A second season, Non Non Biyori Repeat, aired in Japan between July 7 and September 22, 2015. The opening theme is "Kodama Kotodama" (こだまことだま, Echoing Words) by Nano Ripe and the ending theme is "Okaeri" (おかえり, Welcome Home) by Murakawa, Sakura, Asumi, and Koiwai.

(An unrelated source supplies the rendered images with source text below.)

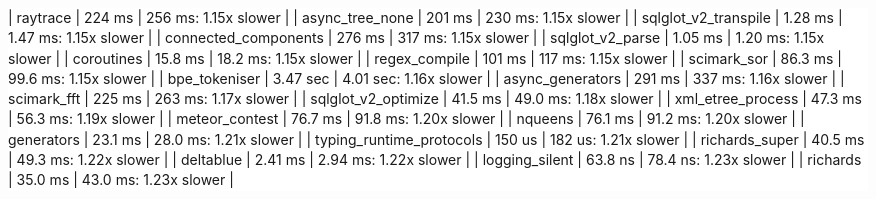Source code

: | raytrace                   | 224 ms                                                                                                                     | 256 ms: 1.15x slower                                                                                                           |
| async_tree_none            | 201 ms                                                                                                                     | 230 ms: 1.15x slower                                                                                                           |
| sqlglot_v2_transpile       | 1.28 ms                                                                                                                    | 1.47 ms: 1.15x slower                                                                                                          |
| connected_components       | 276 ms                                                                                                                     | 317 ms: 1.15x slower                                                                                                           |
| sqlglot_v2_parse           | 1.05 ms                                                                                                                    | 1.20 ms: 1.15x slower                                                                                                          |
| coroutines                 | 15.8 ms                                                                                                                    | 18.2 ms: 1.15x slower                                                                                                          |
| regex_compile              | 101 ms                                                                                                                     | 117 ms: 1.15x slower                                                                                                           |
| scimark_sor                | 86.3 ms                                                                                                                    | 99.6 ms: 1.15x slower                                                                                                          |
| bpe_tokeniser              | 3.47 sec                                                                                                                   | 4.01 sec: 1.16x slower                                                                                                         |
| async_generators           | 291 ms                                                                                                                     | 337 ms: 1.16x slower                                                                                                           |
| scimark_fft                | 225 ms                                                                                                                     | 263 ms: 1.17x slower                                                                                                           |
| sqlglot_v2_optimize        | 41.5 ms                                                                                                                    | 49.0 ms: 1.18x slower                                                                                                          |
| xml_etree_process          | 47.3 ms                                                                                                                    | 56.3 ms: 1.19x slower                                                                                                          |
| meteor_contest             | 76.7 ms                                                                                                                    | 91.8 ms: 1.20x slower                                                                                                          |
| nqueens                    | 76.1 ms                                                                                                                    | 91.2 ms: 1.20x slower                                                                                                          |
| generators                 | 23.1 ms                                                                                                                    | 28.0 ms: 1.21x slower                                                                                                          |
| typing_runtime_protocols   | 150 us                                                                                                                     | 182 us: 1.21x slower                                                                                                           |
| richards_super             | 40.5 ms                                                                                                                    | 49.3 ms: 1.22x slower                                                                                                          |
| deltablue                  | 2.41 ms                                                                                                                    | 2.94 ms: 1.22x slower                                                                                                          |
| logging_silent             | 63.8 ns                                                                                                                    | 78.4 ns: 1.23x slower                                                                                                          |
| richards                   | 35.0 ms                                                                                                                    | 43.0 ms: 1.23x slower                                                                                                          |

An anime film, titled Non Non Biyori Vacation, premiered on August 25, 2018, with the staff and cast from the anime series returning to reprise their roles. The film's opening theme song is "Ao no Rakugaki" (あおのらくがき, Blue Graffiti) by Nano Ripe, and the ending theme song is "Omoide" (おもいで, Memories) composed by Zaq and performed by Murakawa, Sakura, Asumi, and Koiwai.

A third season, Non Non Biyori Nonstop, aired from January 11 to March 29, 2021. The staff and cast from the first two anime series are reprising their roles for the season. The opening theme is "Tsugihagi Moyō" (つぎはぎもよう, Patchwork Pattern) by Nano Ripe and the ending theme is "Tadaima" (ただいま, I'm Home) by Murakawa, Sakura, Asumi, and Koiwai. The third season ran for 12 episodes.

==Reception==
By December 2015, the manga has sold over 1.3 million copies.